Some of the state’s most heavily populated locales, including Montgomery and Chester counties in the Philadelphia suburbs, reported finishing their tallies. The counting continued in Philadelphia and in other counties throughout Pennsylvania two days after Election Day.
The Trump campaign and the Republican Party mounted several legal challenges to aspects of the vote count, contending, for example, that GOP election observers were kept too far away from the tabulation in Philadelphia, that some Democratic-leaning counties unfairly allowed people to fix technical problems with their mail-in ballots, and that mail-in ballots arriving after Tuesday should not be counted.
It was unclear whether any of the legal gambits would succeed or make a difference to an eventual outcome.
Democratic Gov. Wolf accused Republicans of seeking to undermine confidence in the election results, and his elections chief said the state has acted legally and properly to ensure a complete and accurate count. More than 2.6 million mail-in ballots were cast, and there has been no report of fraud or any other problem with the accuracy of the count.
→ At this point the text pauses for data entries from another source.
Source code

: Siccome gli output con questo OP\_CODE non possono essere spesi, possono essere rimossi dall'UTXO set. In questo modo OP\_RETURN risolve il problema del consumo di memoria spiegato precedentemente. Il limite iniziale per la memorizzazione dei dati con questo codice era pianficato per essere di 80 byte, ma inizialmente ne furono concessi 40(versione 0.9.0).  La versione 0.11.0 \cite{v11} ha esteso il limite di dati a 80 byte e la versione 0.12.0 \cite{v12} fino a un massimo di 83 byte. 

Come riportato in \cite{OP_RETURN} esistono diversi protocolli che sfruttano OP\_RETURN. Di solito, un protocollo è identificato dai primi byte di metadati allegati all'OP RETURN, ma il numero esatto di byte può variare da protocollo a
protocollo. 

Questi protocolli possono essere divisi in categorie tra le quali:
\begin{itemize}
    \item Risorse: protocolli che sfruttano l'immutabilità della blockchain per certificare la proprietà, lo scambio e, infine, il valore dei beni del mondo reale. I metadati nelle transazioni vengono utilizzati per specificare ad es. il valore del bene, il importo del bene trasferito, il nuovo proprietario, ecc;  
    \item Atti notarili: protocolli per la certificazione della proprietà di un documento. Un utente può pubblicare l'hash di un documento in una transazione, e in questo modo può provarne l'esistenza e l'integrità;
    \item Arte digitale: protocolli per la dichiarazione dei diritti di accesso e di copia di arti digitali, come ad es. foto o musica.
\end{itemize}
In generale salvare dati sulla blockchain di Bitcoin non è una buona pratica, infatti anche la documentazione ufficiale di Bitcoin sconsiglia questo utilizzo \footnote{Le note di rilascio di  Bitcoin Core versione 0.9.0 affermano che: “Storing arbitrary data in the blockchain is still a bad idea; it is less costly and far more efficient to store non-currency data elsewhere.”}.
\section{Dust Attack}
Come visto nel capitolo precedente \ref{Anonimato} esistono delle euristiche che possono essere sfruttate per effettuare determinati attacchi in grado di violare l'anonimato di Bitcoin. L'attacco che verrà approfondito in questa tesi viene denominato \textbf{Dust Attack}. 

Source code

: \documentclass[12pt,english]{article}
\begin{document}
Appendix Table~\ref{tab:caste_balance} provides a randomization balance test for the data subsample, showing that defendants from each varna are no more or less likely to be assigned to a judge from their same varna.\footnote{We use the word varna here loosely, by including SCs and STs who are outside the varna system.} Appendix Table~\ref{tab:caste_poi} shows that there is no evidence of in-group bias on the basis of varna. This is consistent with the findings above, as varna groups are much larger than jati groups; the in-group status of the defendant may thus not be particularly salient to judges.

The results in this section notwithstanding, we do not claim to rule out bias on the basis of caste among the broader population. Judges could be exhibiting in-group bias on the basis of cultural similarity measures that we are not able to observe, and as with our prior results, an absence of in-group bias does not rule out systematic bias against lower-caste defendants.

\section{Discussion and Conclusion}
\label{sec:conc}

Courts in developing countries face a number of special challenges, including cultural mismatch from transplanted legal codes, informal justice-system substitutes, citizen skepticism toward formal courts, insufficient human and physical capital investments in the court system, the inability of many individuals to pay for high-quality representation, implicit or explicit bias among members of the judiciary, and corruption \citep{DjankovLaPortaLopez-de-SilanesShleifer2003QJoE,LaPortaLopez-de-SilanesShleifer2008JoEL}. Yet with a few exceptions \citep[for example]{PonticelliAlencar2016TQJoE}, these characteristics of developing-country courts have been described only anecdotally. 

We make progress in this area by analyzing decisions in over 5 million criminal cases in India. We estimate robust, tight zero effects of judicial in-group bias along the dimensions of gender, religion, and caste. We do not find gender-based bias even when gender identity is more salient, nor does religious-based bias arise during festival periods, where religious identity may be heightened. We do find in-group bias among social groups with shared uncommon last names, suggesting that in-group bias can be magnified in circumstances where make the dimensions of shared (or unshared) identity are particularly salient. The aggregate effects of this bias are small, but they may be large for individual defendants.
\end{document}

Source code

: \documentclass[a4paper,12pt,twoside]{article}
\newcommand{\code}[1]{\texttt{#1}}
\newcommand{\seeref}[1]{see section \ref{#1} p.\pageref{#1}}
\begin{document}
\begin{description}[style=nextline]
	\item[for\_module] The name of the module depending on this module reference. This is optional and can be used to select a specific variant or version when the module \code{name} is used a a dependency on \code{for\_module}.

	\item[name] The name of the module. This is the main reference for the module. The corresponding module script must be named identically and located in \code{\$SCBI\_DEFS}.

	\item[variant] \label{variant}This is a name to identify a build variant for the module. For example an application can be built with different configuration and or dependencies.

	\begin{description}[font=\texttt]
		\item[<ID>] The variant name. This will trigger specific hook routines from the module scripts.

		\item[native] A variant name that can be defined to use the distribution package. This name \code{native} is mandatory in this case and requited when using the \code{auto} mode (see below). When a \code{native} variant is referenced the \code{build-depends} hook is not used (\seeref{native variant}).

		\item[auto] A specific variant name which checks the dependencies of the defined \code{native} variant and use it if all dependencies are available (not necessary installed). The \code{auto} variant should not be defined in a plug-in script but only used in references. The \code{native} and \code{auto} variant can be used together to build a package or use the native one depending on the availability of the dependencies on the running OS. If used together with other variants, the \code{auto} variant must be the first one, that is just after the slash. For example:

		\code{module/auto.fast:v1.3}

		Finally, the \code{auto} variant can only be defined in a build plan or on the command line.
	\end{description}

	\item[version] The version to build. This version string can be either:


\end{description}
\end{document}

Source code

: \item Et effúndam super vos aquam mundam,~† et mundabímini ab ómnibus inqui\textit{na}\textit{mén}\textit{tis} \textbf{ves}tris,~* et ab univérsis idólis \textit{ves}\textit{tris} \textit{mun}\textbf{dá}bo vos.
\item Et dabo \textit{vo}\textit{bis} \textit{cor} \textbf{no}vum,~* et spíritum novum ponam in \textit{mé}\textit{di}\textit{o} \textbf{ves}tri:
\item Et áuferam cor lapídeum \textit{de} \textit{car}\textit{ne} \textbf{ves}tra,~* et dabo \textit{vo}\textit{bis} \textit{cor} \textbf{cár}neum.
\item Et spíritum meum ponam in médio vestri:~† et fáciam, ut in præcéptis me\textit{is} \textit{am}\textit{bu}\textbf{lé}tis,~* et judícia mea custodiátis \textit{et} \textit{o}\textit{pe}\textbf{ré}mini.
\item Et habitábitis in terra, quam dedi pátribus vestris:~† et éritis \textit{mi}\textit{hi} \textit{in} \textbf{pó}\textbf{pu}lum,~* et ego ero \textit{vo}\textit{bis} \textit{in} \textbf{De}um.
Appearing on “CBS This Morning,” state Attorney General Josh Shapiro — also a Democrat and seeking reelection in a race that has not yet been called — said the count “may be going a little slow, but it’s going very, very smooth.”
He added: “I recognize everybody’s on edge. … Everybody wants to know and the best thing we can do is get an accurate count and make sure that these legal votes are counted and that’s exactly what’s happening here in Pennsylvania.”